Google is also using the case to push for legislative action, backing seven bipartisan anti-scam bills in the US Congress, among them the Stop SCAMS Act. That legislation, if passed, would direct the FBI to coordinate a national anti-fraud strategy spanning federal agencies, law enforcement bodies, and private-sector partners.

For hosting and infrastructure professionals, the case carries specific implications. The platform registered thousands of phishing domains through US-based registrars, and those domains are now under FBI control. Registrars and DNS operators will likely face renewed scrutiny over abuse-detection procedures and the speed at which fraudulent registrations can be identified and actioned. The seizure of a Shopify storefront also highlights how legitimate e-commerce platforms can be embedded in criminal service delivery chains.
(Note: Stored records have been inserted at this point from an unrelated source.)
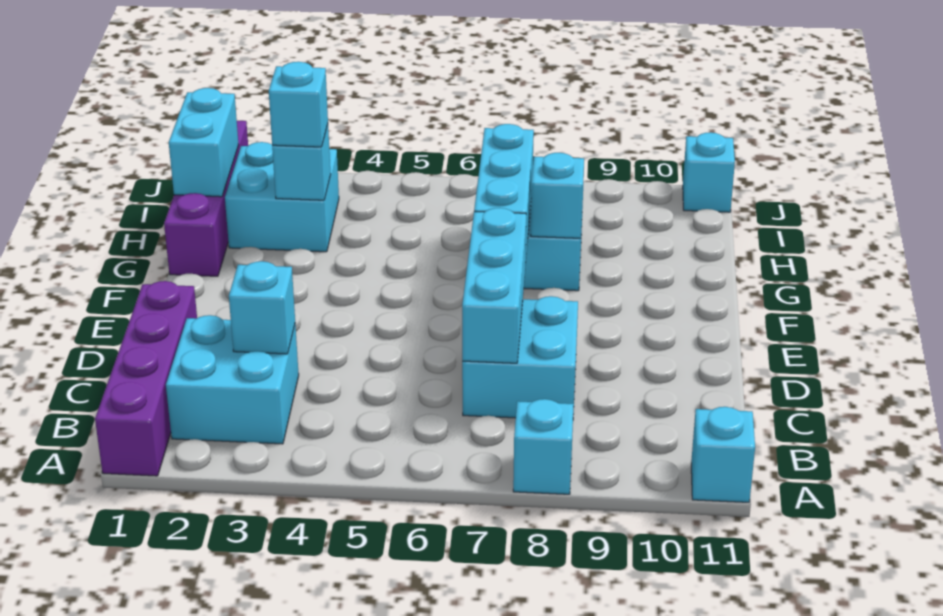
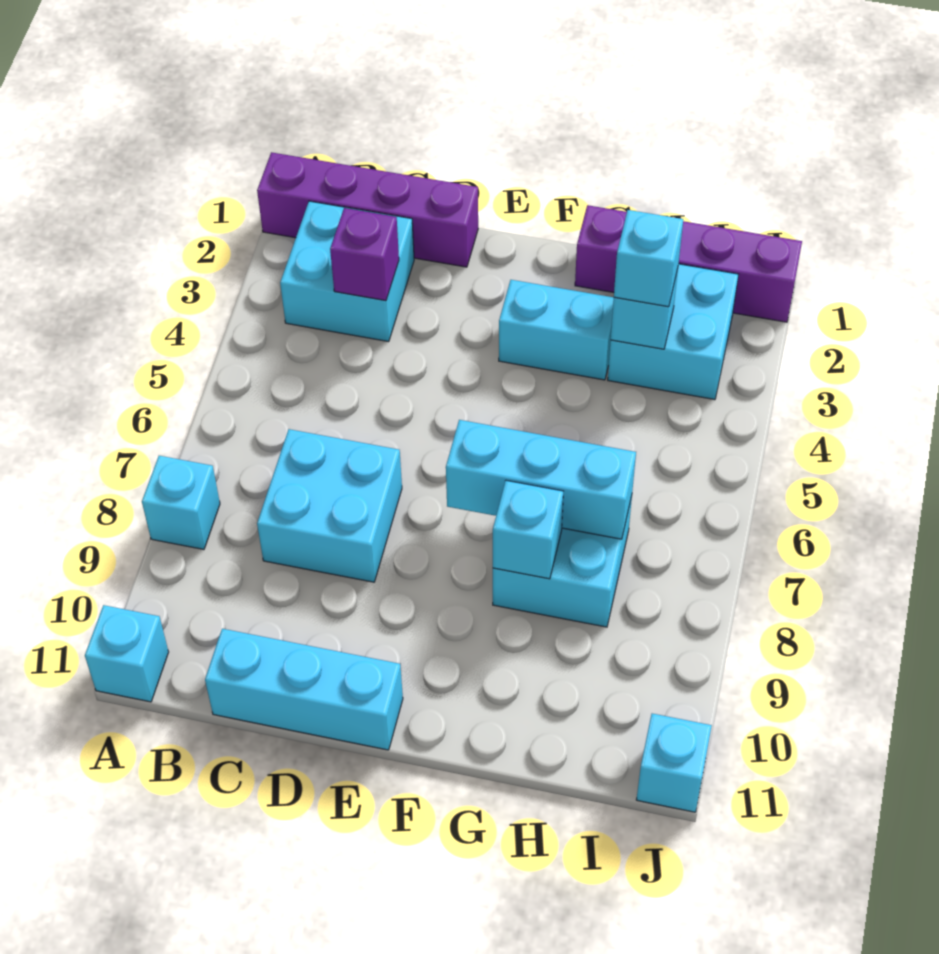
cyan 1x1 brick [229,261,295,354] -> purple 1x1 brick [330,208,399,301]
cyan 1x3 brick [462,208,526,363] -> cyan 1x3 brick moved to [205,629,403,750]
cyan 1x2 brick [169,88,239,197] -> cyan 1x2 brick moved to [499,280,614,380]

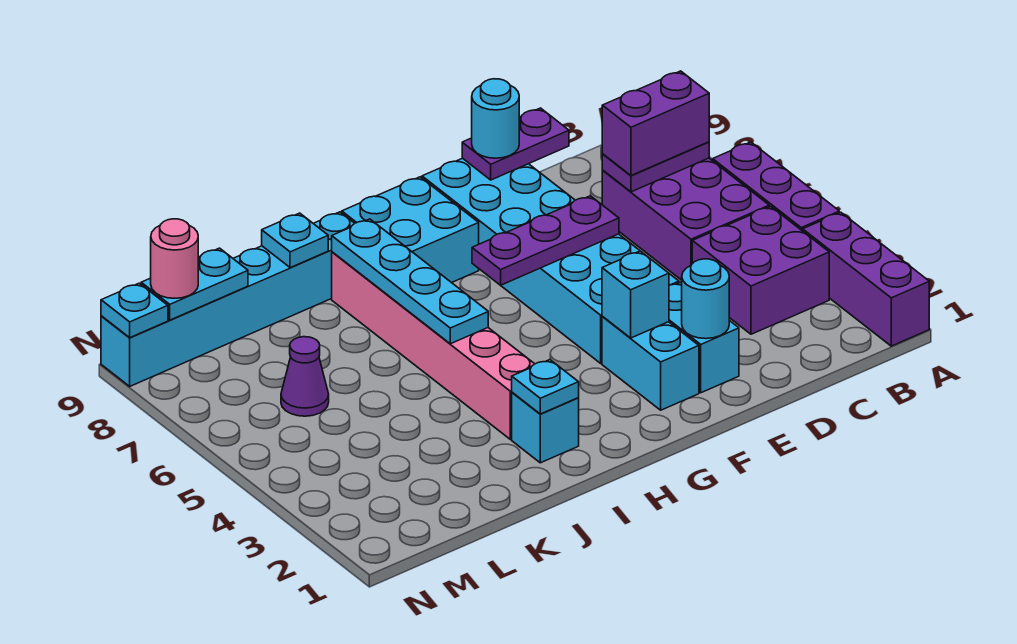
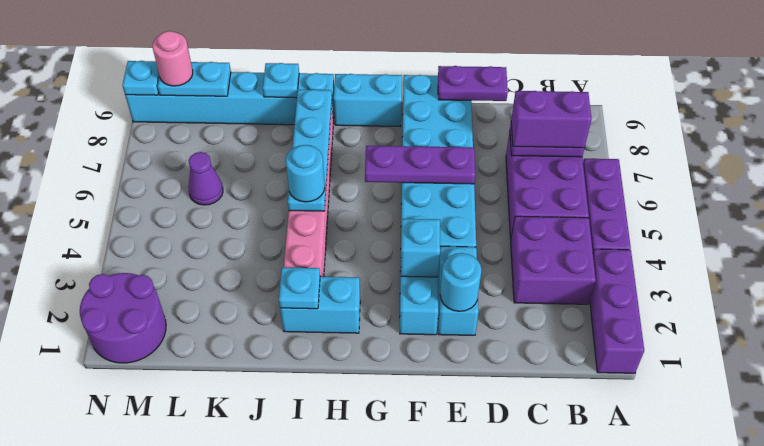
cyan 1x1 round brick [472,79,519,158] -> cyan 1x1 round brick moved to [286,145,325,202]
cyan 2x2 brick [342,177,479,283] -> cyan 1x2 brick [334,74,402,127]
cyan 1x1 brick [512,392,579,463] -> cyan 1x2 brick [280,277,360,333]
none -> purple 2x2 round brick [80,273,166,363]

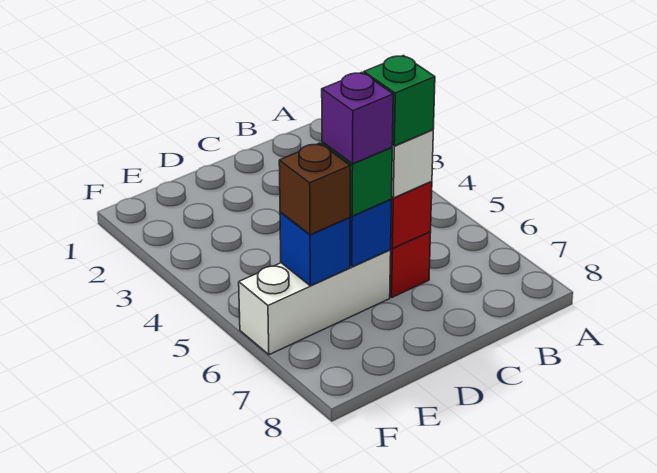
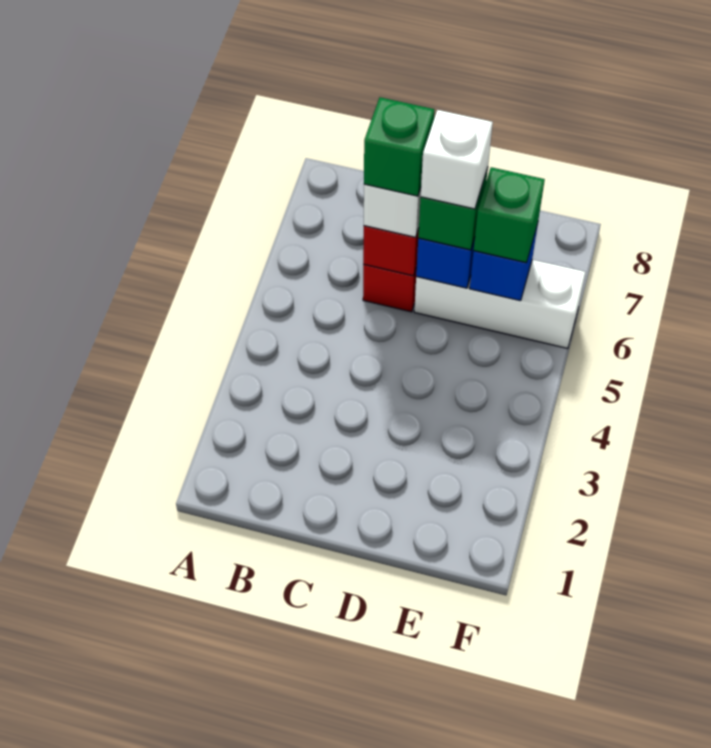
purple 1x1 brick [322,73,393,164] -> white 1x1 brick [421,110,493,209]
brown 1x1 brick [279,143,351,235] -> green 1x1 brick [474,167,545,263]

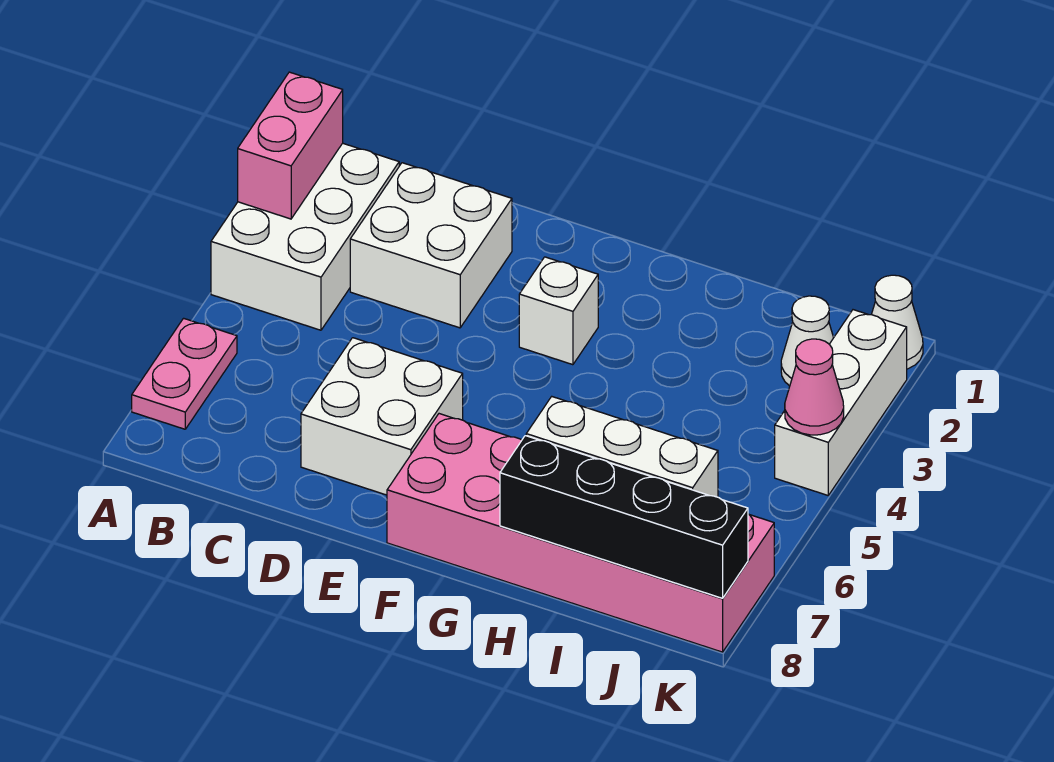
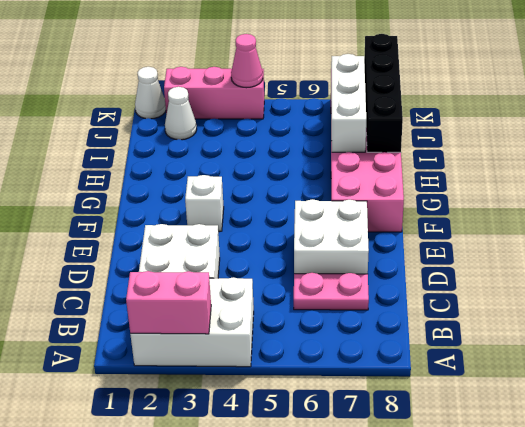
pink 1x2 plate [132,318,237,429] -> pink 1x2 plate moved to [294,273,369,310]
white 1x3 brick [775,310,907,495] -> pink 1x3 brick [164,67,264,119]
Telecom providers face parallel pressure: Google's coordination with AT&T, T-Mobile, and Verizon to block outbound fraud traffic underscores the expectation that carriers will serve as active filtering layers, not passive conduits. The Telegram bot seizure, meanwhile, adds a layer of legal and operational risk for services that host criminal coordination infrastructure.

Google noted that its Android platform already deploys AI-based defenses capable of blocking more than 10 billion malicious messages monthly, and that scam-detection features warn users about suspicious inbound calls. The Outsider Enterprise case tests whether those safeguards, combined with legal and law-enforcement action, can meaningfully suppress phishing-as-a-service operations operating at this scale.